Firelord’s perceptions were different, non-mortal. Standing aside didn’t alter what he could detect. As for Zak and Lirria, the metallic construct was simply uninterested, while the shrine goddess was occupied bringing Aerie Station back to life. It wasn’t her place, as she’d told them earlier, but it was something to do until they returned her to Far Keep.

5…. 4… 3… 2… 1

The matter transmission booth uttered a single, bright chime. Its projected progress bar reached a hundred percent and then vanished away. Next the frosted glass door swooshed open, turning a fuzzy silhouette into a beautiful elf-woman.

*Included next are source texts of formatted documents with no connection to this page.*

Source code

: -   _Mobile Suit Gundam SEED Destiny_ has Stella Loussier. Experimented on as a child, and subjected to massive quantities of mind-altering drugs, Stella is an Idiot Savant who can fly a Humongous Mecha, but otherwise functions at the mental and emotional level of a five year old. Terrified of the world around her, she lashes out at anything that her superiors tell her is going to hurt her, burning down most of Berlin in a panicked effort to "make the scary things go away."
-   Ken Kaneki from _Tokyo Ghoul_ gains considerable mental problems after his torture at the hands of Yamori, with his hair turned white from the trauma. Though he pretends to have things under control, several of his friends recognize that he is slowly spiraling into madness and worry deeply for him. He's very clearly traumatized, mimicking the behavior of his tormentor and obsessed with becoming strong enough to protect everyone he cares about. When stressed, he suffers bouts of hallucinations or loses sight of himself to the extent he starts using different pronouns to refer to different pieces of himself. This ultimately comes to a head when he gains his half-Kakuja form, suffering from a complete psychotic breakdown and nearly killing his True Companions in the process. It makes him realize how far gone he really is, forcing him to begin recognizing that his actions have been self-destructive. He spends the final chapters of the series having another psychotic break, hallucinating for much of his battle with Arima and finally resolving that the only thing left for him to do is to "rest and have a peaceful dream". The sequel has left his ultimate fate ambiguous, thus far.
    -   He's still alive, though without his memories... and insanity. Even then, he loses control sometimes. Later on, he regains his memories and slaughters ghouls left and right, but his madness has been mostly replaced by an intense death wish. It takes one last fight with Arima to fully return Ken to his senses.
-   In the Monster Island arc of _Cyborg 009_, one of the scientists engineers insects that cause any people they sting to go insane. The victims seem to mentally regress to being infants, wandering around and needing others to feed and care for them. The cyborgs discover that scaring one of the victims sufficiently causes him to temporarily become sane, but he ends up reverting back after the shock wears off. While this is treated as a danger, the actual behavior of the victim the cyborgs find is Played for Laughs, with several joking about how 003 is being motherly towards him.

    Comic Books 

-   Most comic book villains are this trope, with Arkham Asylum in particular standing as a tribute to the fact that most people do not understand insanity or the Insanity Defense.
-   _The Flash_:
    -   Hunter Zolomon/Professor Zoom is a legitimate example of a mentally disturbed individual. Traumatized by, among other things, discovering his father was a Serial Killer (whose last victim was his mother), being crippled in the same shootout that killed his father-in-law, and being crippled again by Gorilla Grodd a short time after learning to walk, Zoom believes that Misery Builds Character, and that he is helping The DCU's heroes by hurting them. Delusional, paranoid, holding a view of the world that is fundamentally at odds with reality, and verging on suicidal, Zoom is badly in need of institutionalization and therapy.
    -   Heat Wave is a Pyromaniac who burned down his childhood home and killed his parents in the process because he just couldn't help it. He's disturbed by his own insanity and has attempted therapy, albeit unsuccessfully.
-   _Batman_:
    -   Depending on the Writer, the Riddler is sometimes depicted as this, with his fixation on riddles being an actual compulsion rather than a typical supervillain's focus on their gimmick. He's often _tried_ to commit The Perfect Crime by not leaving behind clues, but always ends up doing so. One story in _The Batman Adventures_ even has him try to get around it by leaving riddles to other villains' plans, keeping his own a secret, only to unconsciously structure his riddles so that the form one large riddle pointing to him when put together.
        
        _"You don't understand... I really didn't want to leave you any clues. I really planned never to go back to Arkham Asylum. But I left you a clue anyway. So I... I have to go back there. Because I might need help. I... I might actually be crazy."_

She was dark-haired, with wide and alarmed grey eyes. Dressed not in elvish finery, but a cast-off, much taken-in uniform of her husband’s. Their gazes locked as Hana frantically scanned the gathered watchers. Then the pair of them rushed forward. Hanna tumbled out of the booth while Erron lunged across its LED-sparkling reception pad. They snapped together like magnets, uttering soft, wordless cries.

Erron had existed for thousands of years as a memory file, then as a transferred data ghost and... finally... a full, restored person. He’d hung on for vengeance and hope. For Someday… and now it had come.

Almost.

“Touching,” drawled a sudden, cool voice from behind them. “I do love a big, sloppy family reunion.”